Stored dataset items
----------

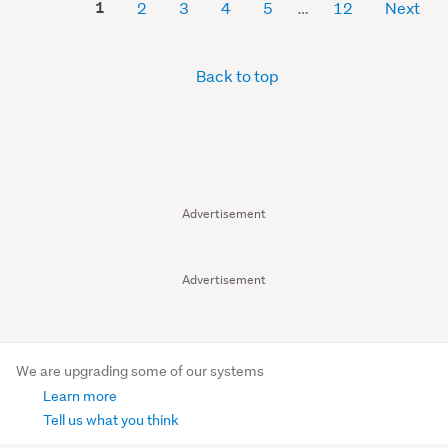
1
2
3
4
5
12
Next
Back to top
Advertisement
Advertisement
We are upgrading some of our systems
Learn more
Tell us what you think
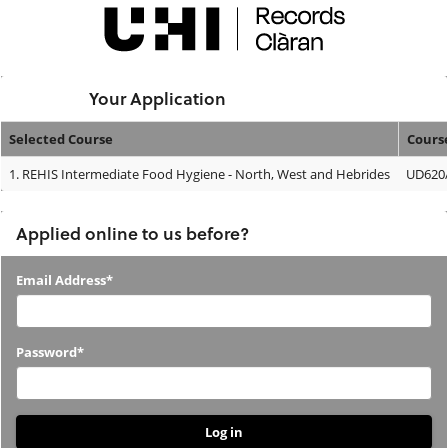
Skip
navigation
Logged In:
Your Application
Selected Course
Cours
Your
1.
REHIS Intermediate Food Hygiene - North, West and Hebrides
UD620/
Application
Applied online to us before?
Applied
Email Address*
online
to
Password*
us
before?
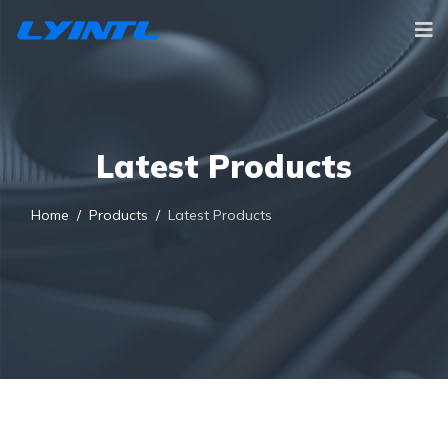
Latest Products
Home
Products
Latest Products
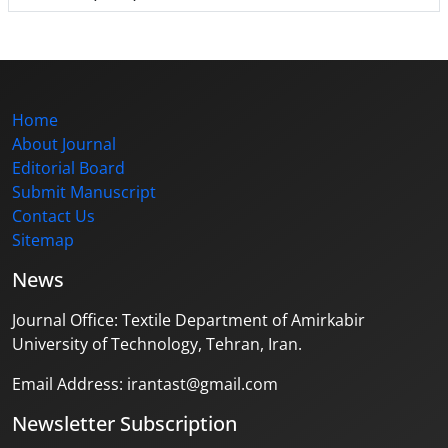
Home
About Journal
Editorial Board
Submit Manuscript
Contact Us
Sitemap
News
Journal Office: Textile Department of Amirkabir
University of Technology, Tehran, Iran.
Email Address: irantast@gmail.com
Newsletter Subscription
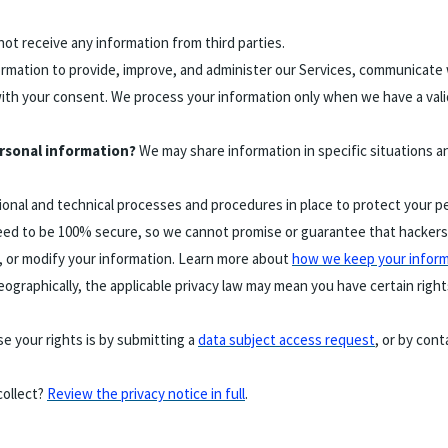
ot receive any information from third parties.
mation to provide, improve, and administer our Services, communicate w
ith your consent. We process your information only when we have a vali
ersonal information?
We may share information in specific situations a
onal and technical processes and procedures in place to protect your pe
ed to be 100% secure, so we cannot promise or guarantee that hackers, c
al, or modify your information. Learn more about
how we keep your inform
graphically, the applicable privacy law may mean you have certain righ
e your rights is by submitting a
data subject access request
, or by con
collect?
Review the privacy notice in full
.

----------

Exercise goal: Indicate how many lines in the records above include the word "Email", giving no other content.

Finished task: 2